The finding the global minimum of the loss-function rapidly becomes harder with the number of parameters to be estimated, since the number of local minima increases, and the rate of conversion generally decreases. Although no theoretical limitations apply to the maximum group size, this principle poses a soft ceiling. Generally, the worse is the best fit, the more rugged is the surface of the loss-function, the more local minima exist and the harder it becomes to find the global one. If you think you found a global minimum, you might try to restart from there to check that the parameters don't move again. This restart restores the size of the simplex, which generally shrinks during estimation, increasing the probability to arrive at a local minimum that is not global. (A simplex is a set of parameter-sets with a number of elements that is one more than the number of free parameters. One of the elements in the set is the specified initial parameter set, the seed, the others are generated automatically in its "neighbourhood". The simplex method tries to replace the worst parameter set by one that is better than the best one, i.e. gives a smaller value of the loss-function.) This is one of the reasons why a series of short runs with continuation, using estim_options('pars_init_method', 1); in the run-file (see below), is to be preferred above a single long run. We suggest to use estim_options('max_step_number',500);. With key `arrow-up' you can go back to your previous Matlab-command; pressing key `enter' you continue estimation. So it takes just two key-hits to continue estimation. Sometimes a small simplex size is required to reach the global minimum (e.g. to squeeze through the "key-hole"), motivating a larger maximum step number in the direct neighborhood of that minimum.

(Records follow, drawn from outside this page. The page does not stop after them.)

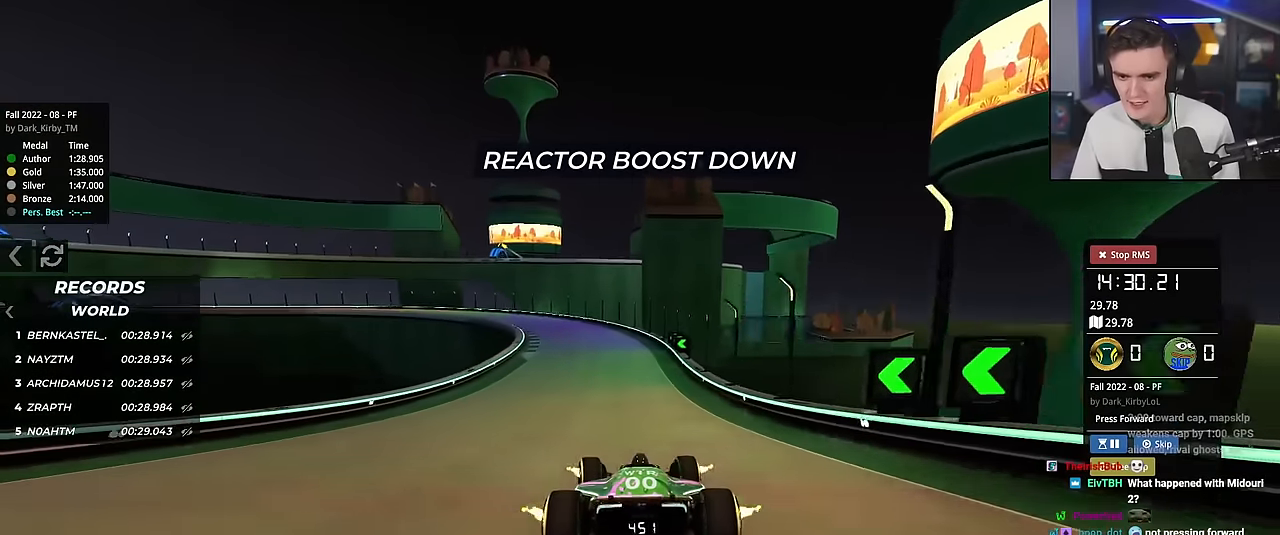
{"keys": ["left", "up"], "events": [[66, "left", "up"], [300, "left", "down"]]}
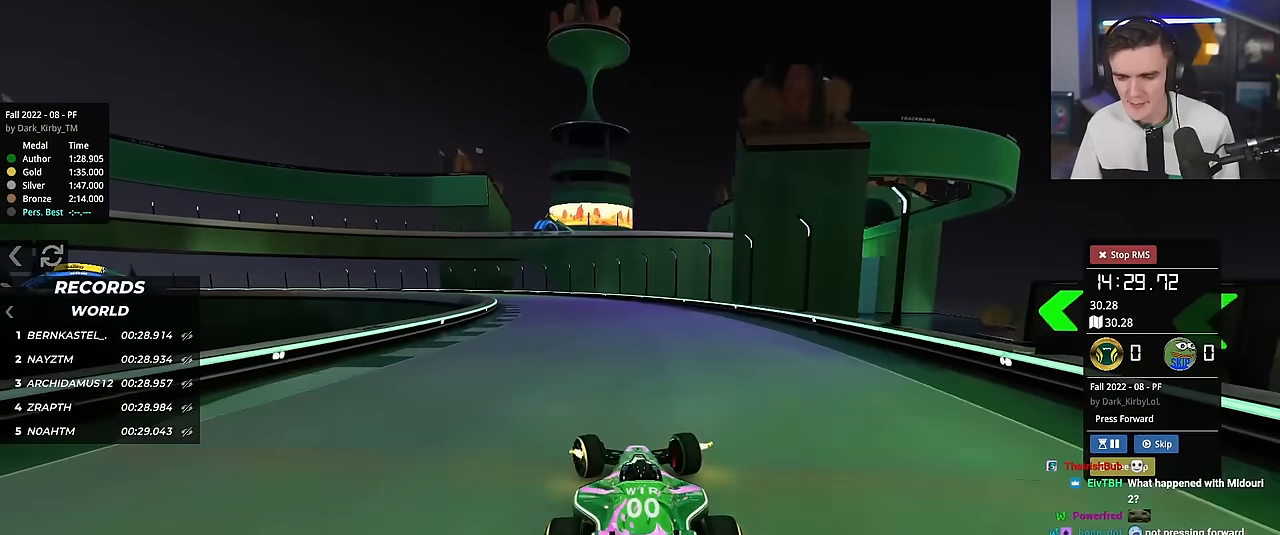
{"keys": ["left"], "events": [[284, "up", "up"]]}
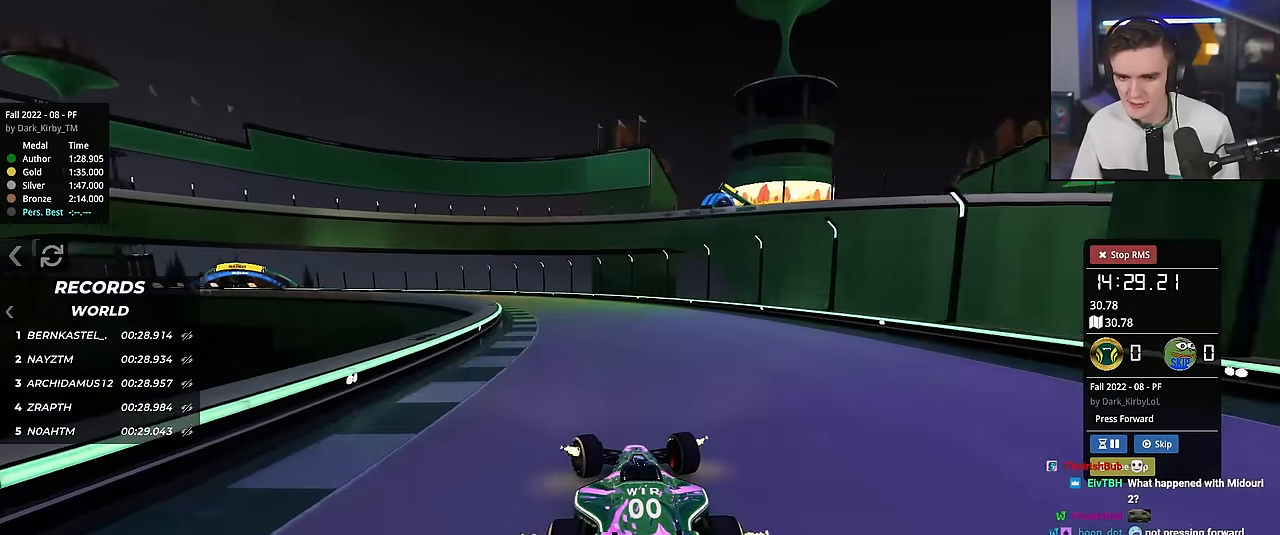
{"keys": ["left", "up"], "events": [[50, "up", "down"]]}
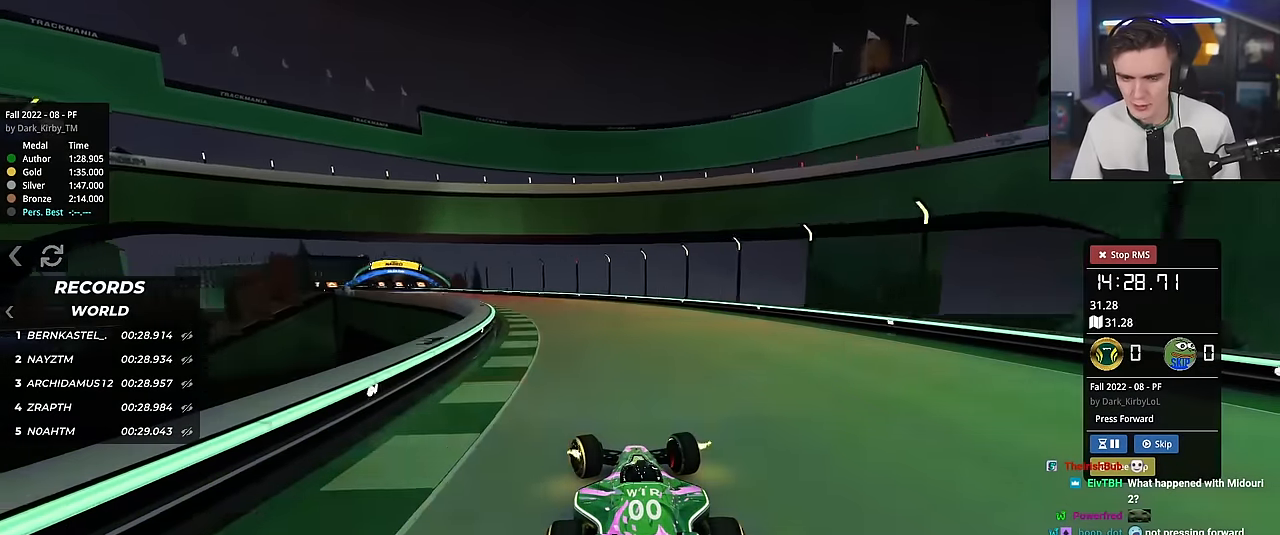
{"keys": ["up"], "events": [[401, "left", "up"]]}
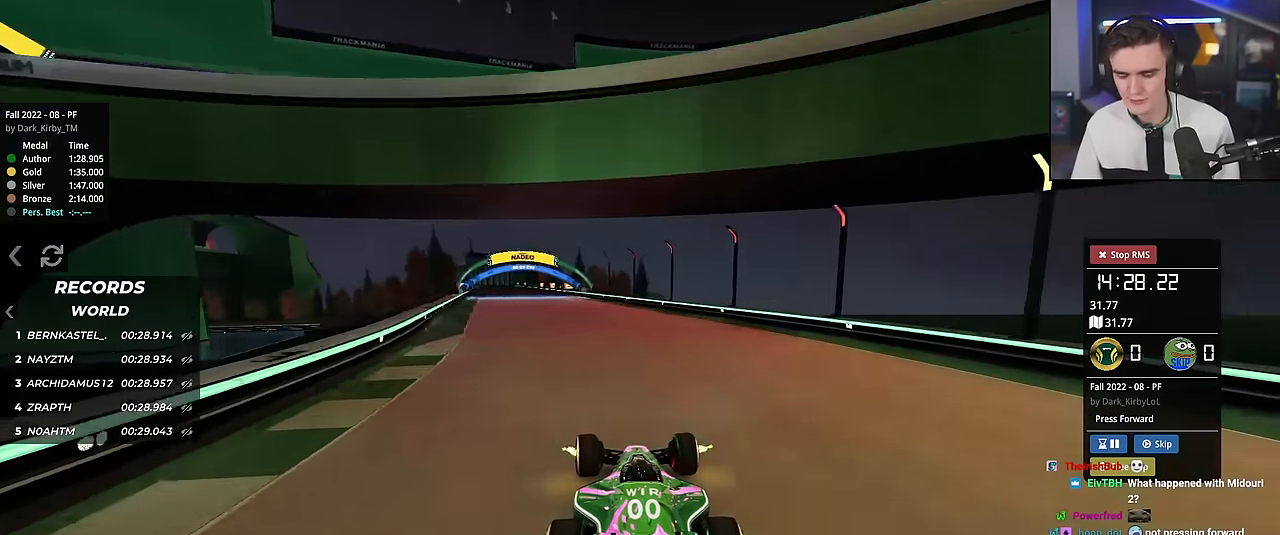
{"keys": ["up"], "events": [[83, "left", "down"], [283, "left", "up"]]}
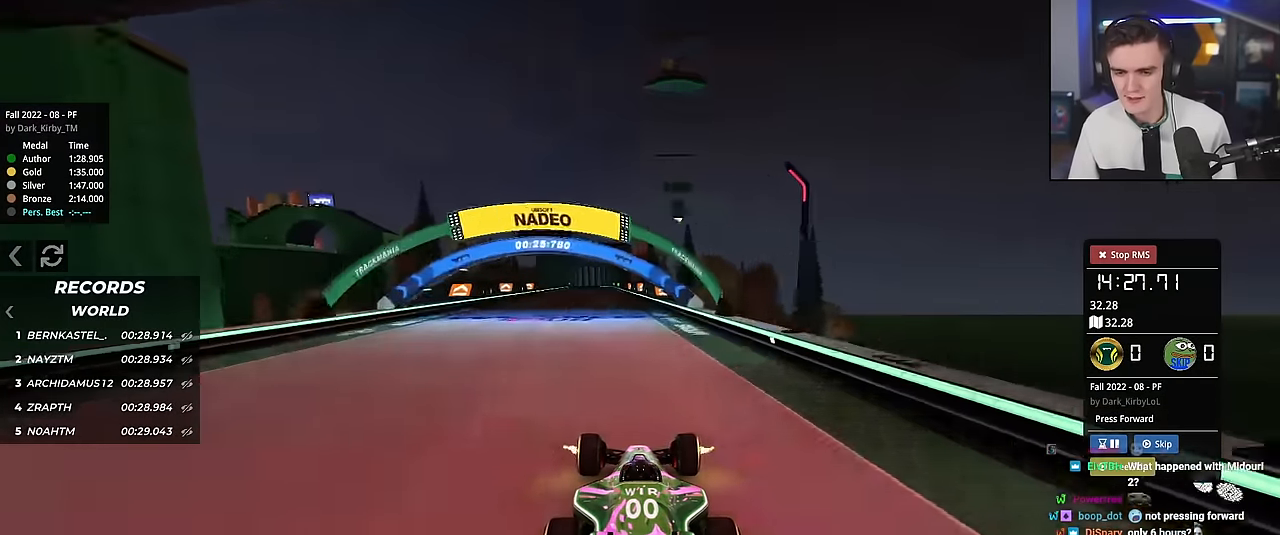
{"keys": ["up"], "events": [[434, "left", "down"], [484, "left", "up"]]}
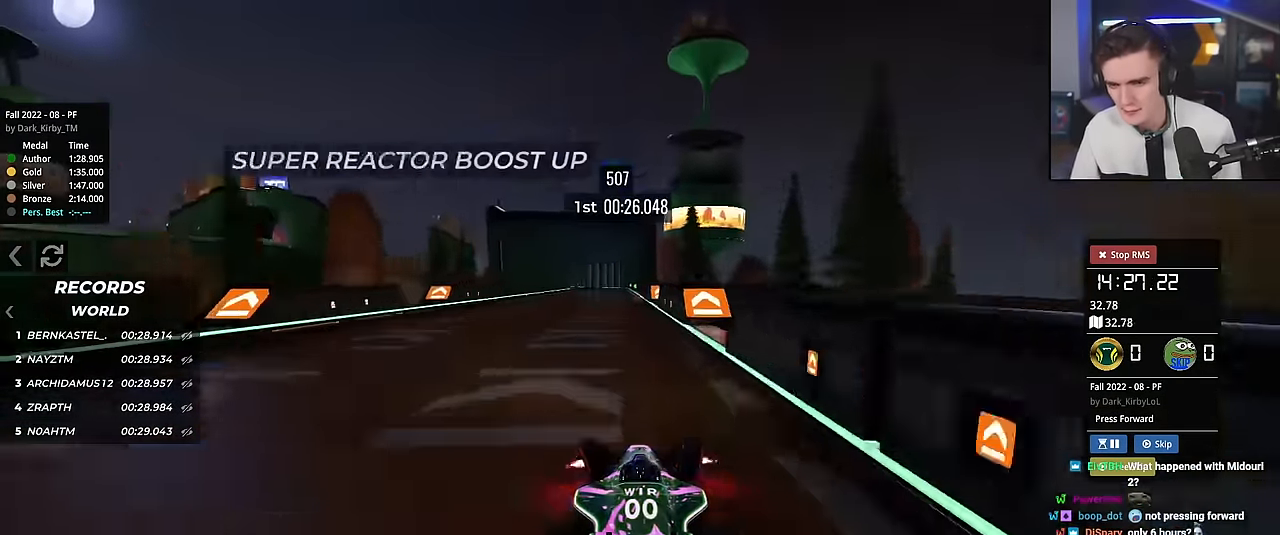
{"keys": ["up"], "events": [[333, "left", "down"], [450, "left", "up"]]}
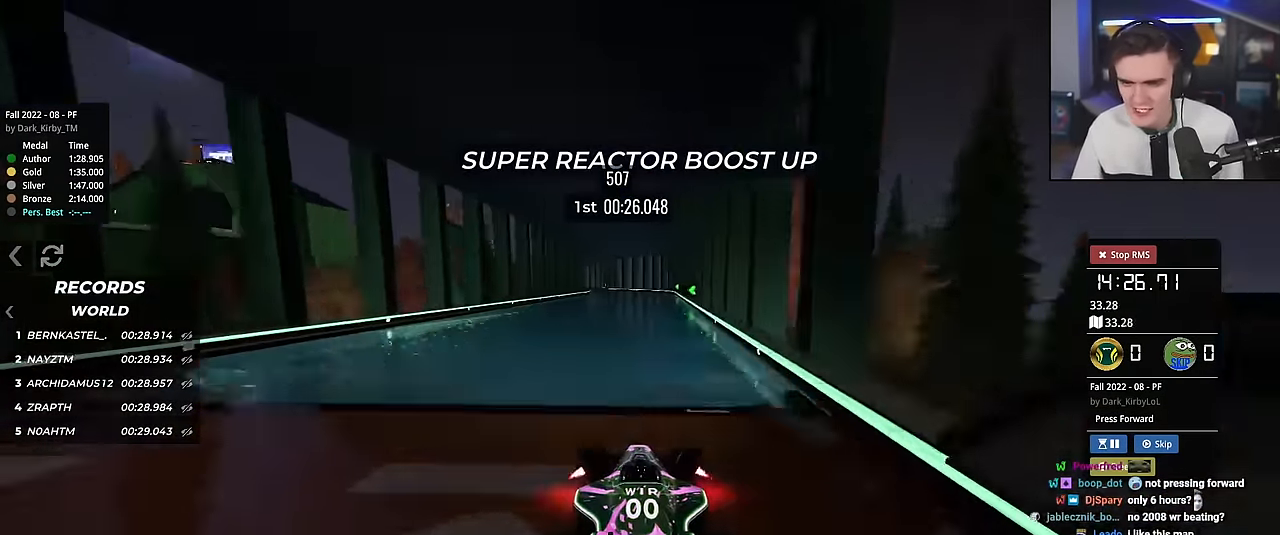
{"keys": ["left", "up"], "events": [[451, "left", "down"]]}
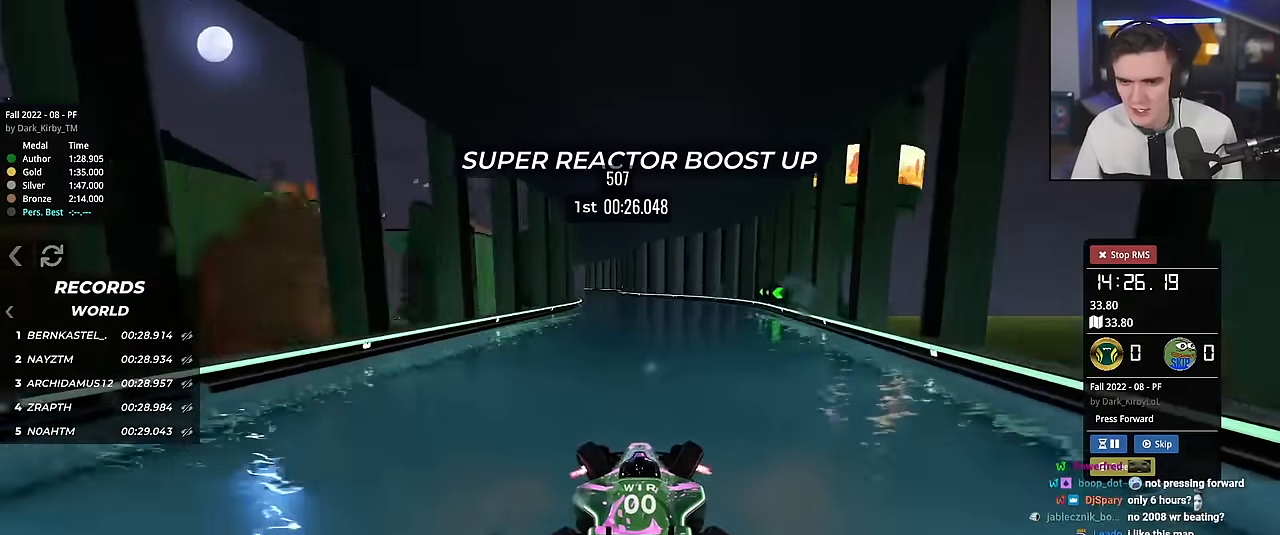
{"keys": ["left", "up"], "events": [[83, "left", "up"], [183, "left", "down"], [317, "left", "up"], [417, "left", "down"]]}
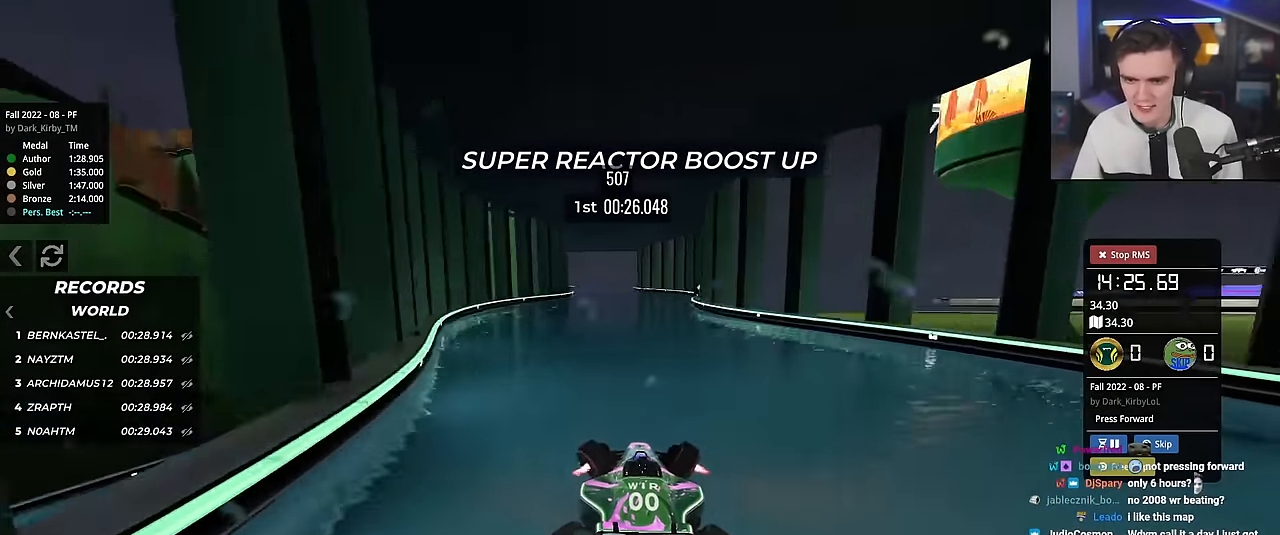
{"keys": ["right", "up"], "events": [[17, "left", "up"], [434, "right", "down"]]}
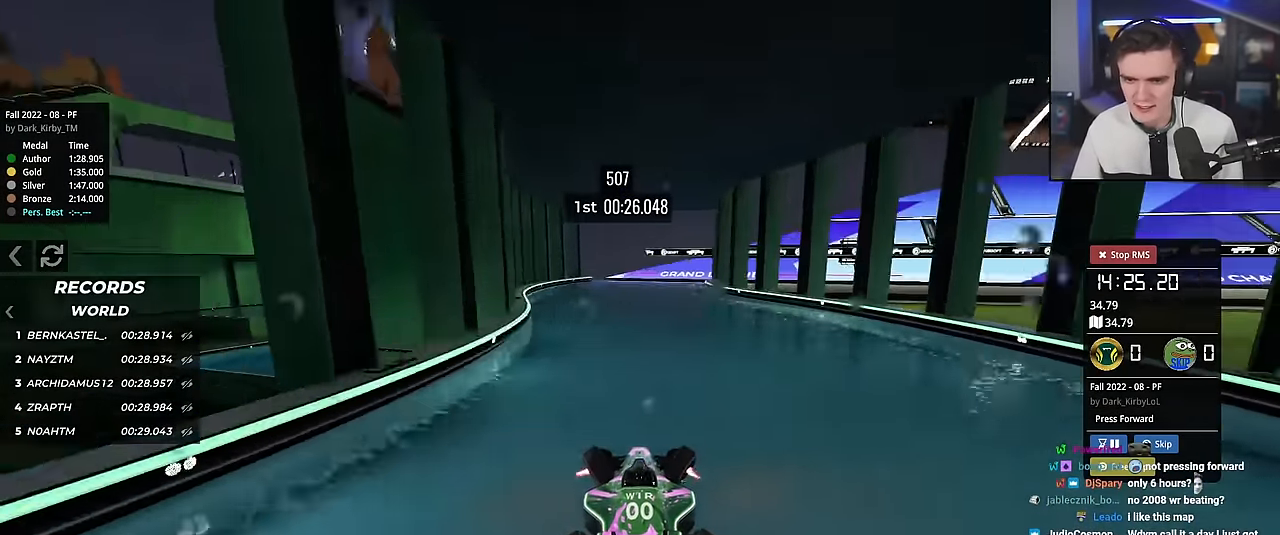
{"keys": ["up"], "events": [[16, "right", "up"]]}
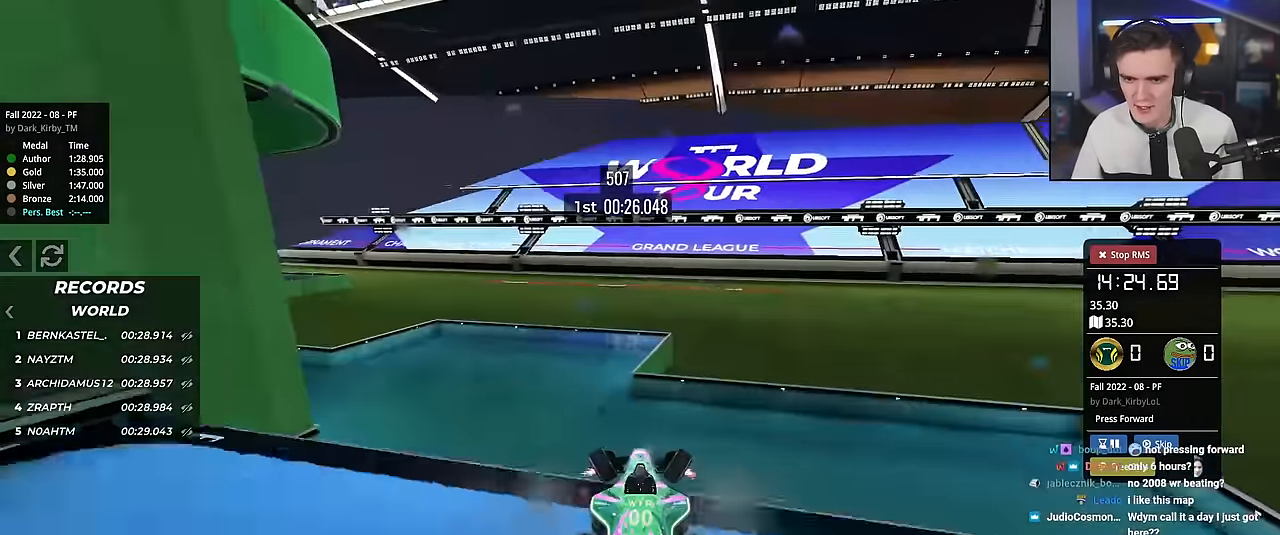
{"keys": ["up"], "events": []}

The MRE's and SMSE's of the species in the group must be higher than for each species separately, since fewer free parameters are used, giving further constraints on their values. The general idea of a successful multi-species estimation is that the decrease in number of estimated parameters more than compensates the decrease in goodness of fit, with the hope that the parameter values increase in realism (especially relevant for poorly-determined parameters).

Although multi-species parameter estimation can be scientifically important, the AmP data base has presently no system to accommodate the cross-linking between different entries. This means only results from single-species estimation can be submitted for publication in the AmP data base, since we want to maximize clarity about the step from data to parameter values.